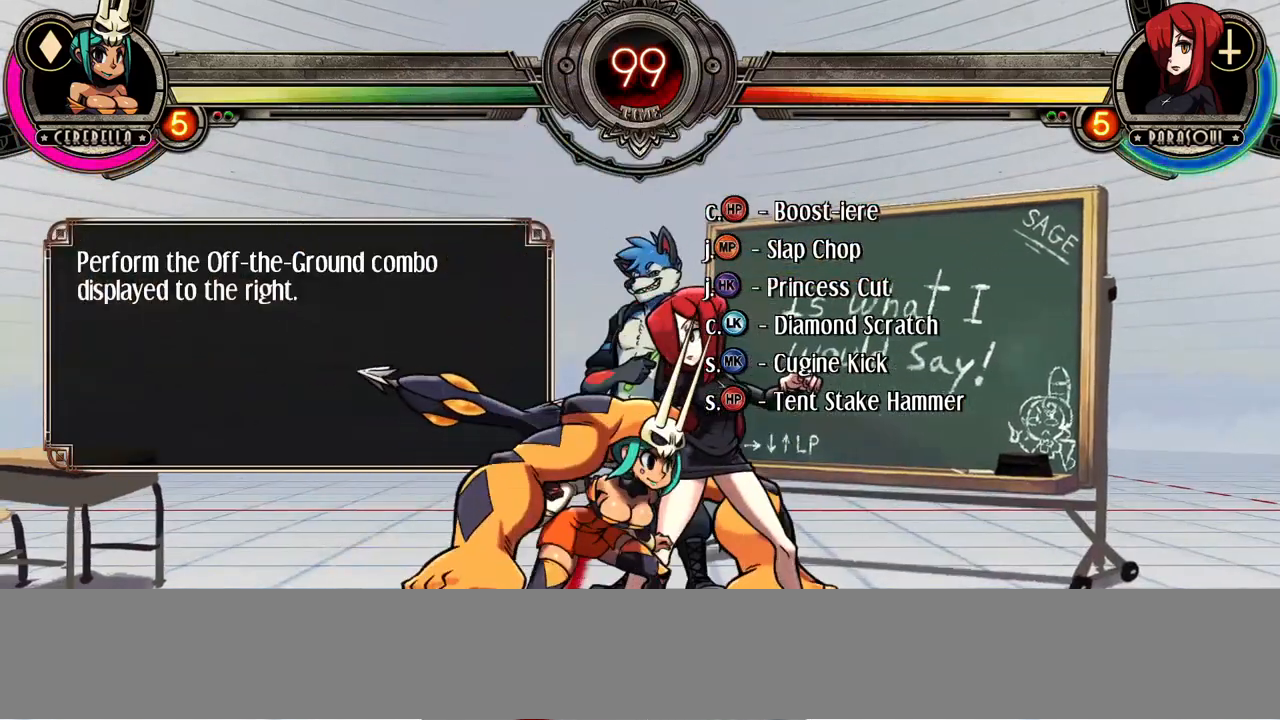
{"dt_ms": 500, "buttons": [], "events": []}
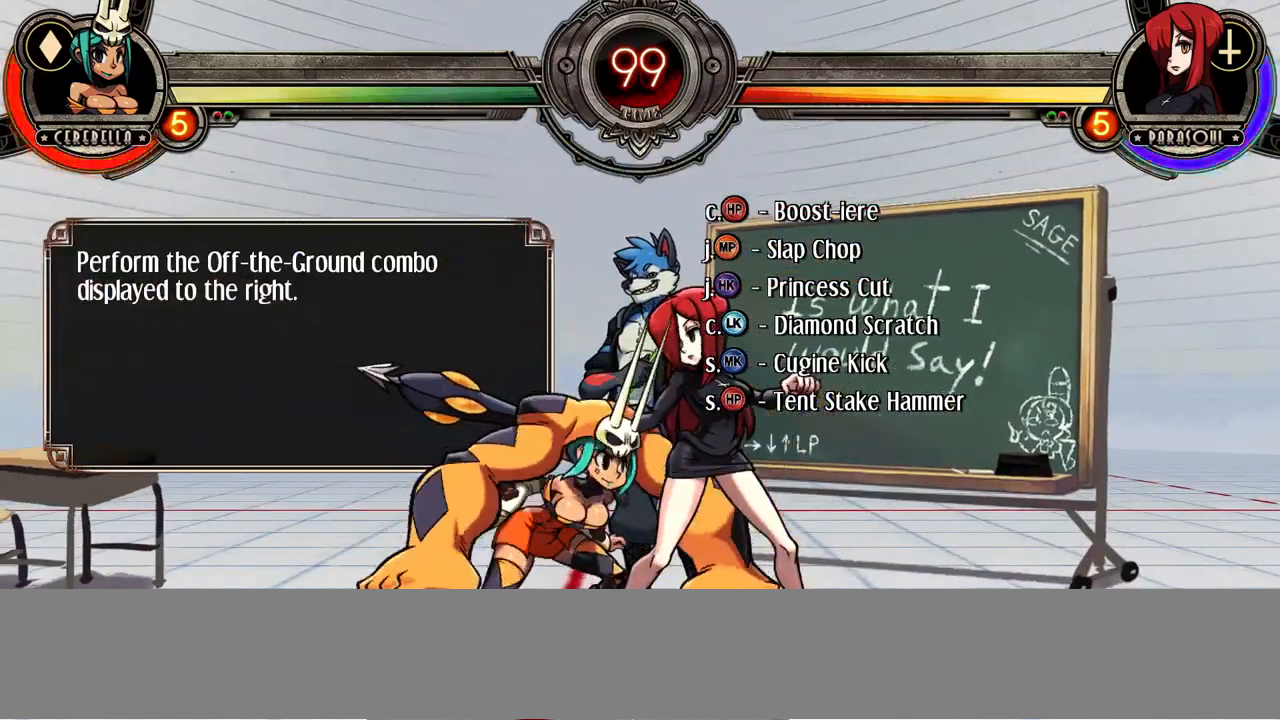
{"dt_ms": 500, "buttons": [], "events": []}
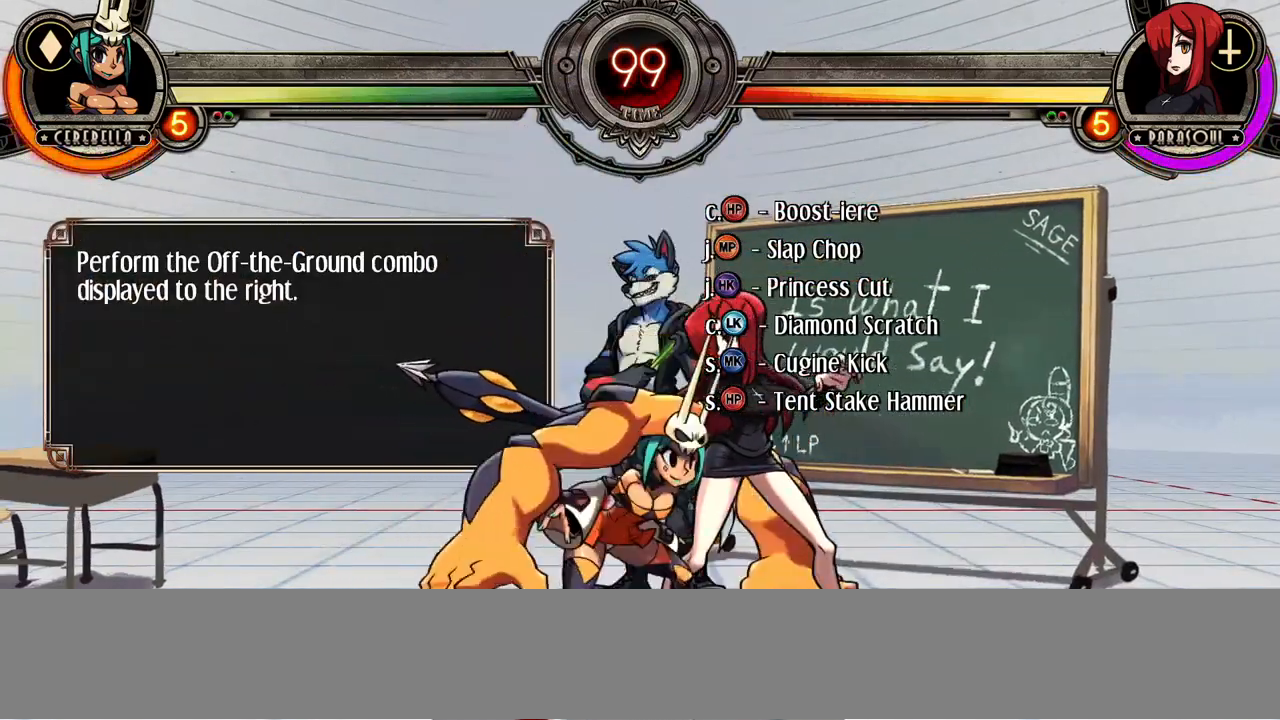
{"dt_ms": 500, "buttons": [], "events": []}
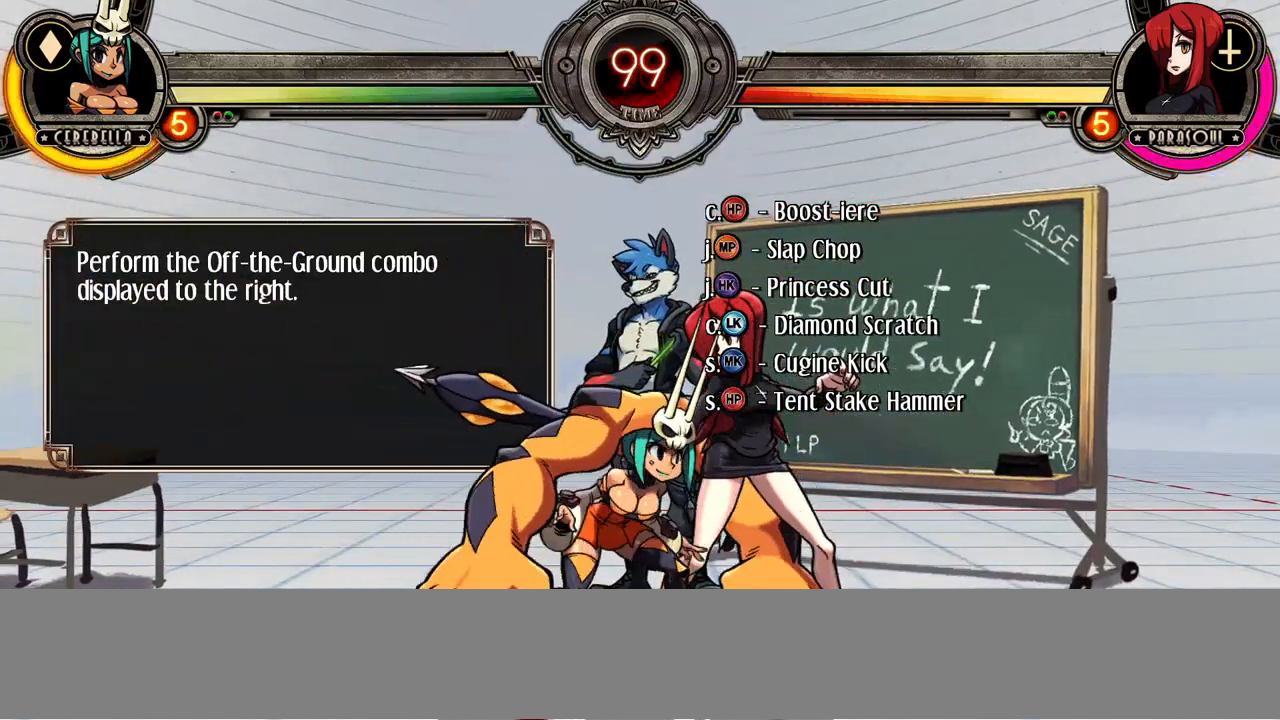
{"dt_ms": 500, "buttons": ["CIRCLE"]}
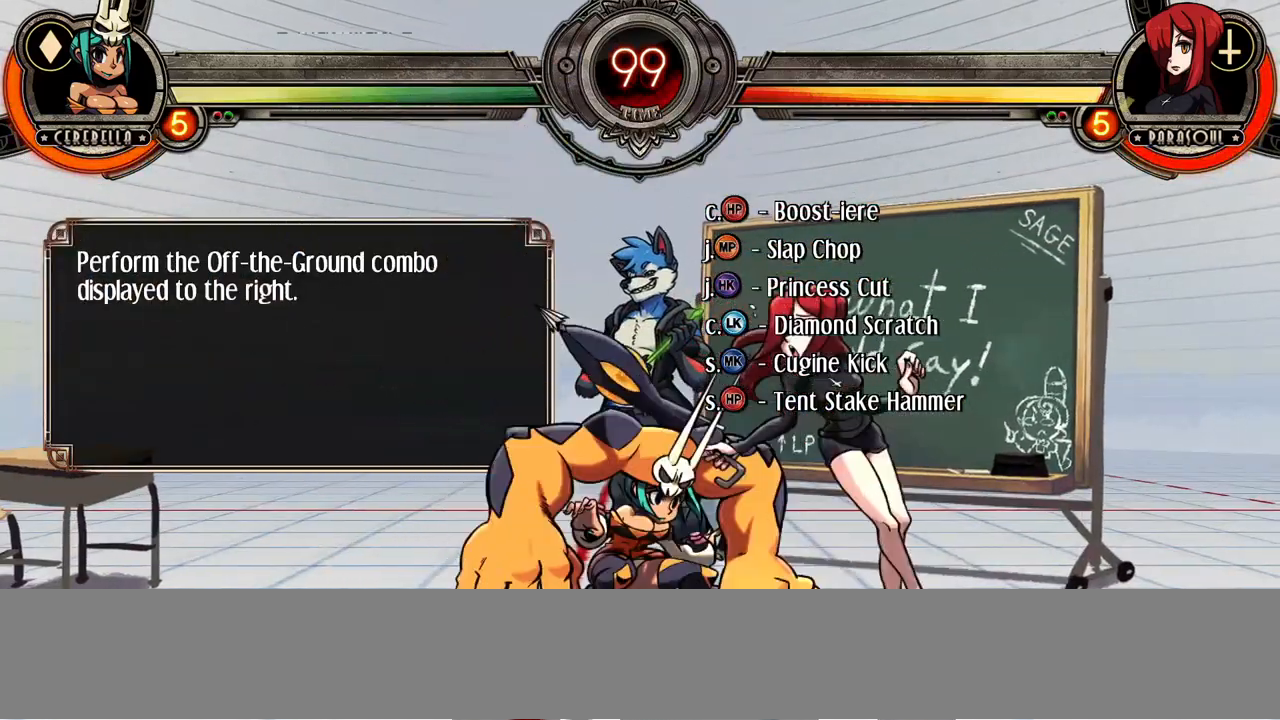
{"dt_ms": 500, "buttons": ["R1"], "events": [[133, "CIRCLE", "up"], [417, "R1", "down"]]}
____
ASSIGNMENT: Your answer must be an exact copy of the records, with no pictures in it.

SOLVED PROBLEM:
{"dt_ms": 500, "buttons": [], "events": []}
{"dt_ms": 500, "buttons": [], "events": []}
{"dt_ms": 500, "buttons": [], "events": []}
{"dt_ms": 500, "buttons": ["CIRCLE"]}
{"dt_ms": 500, "buttons": ["R1"], "events": [[133, "CIRCLE", "up"], [417, "R1", "down"]]}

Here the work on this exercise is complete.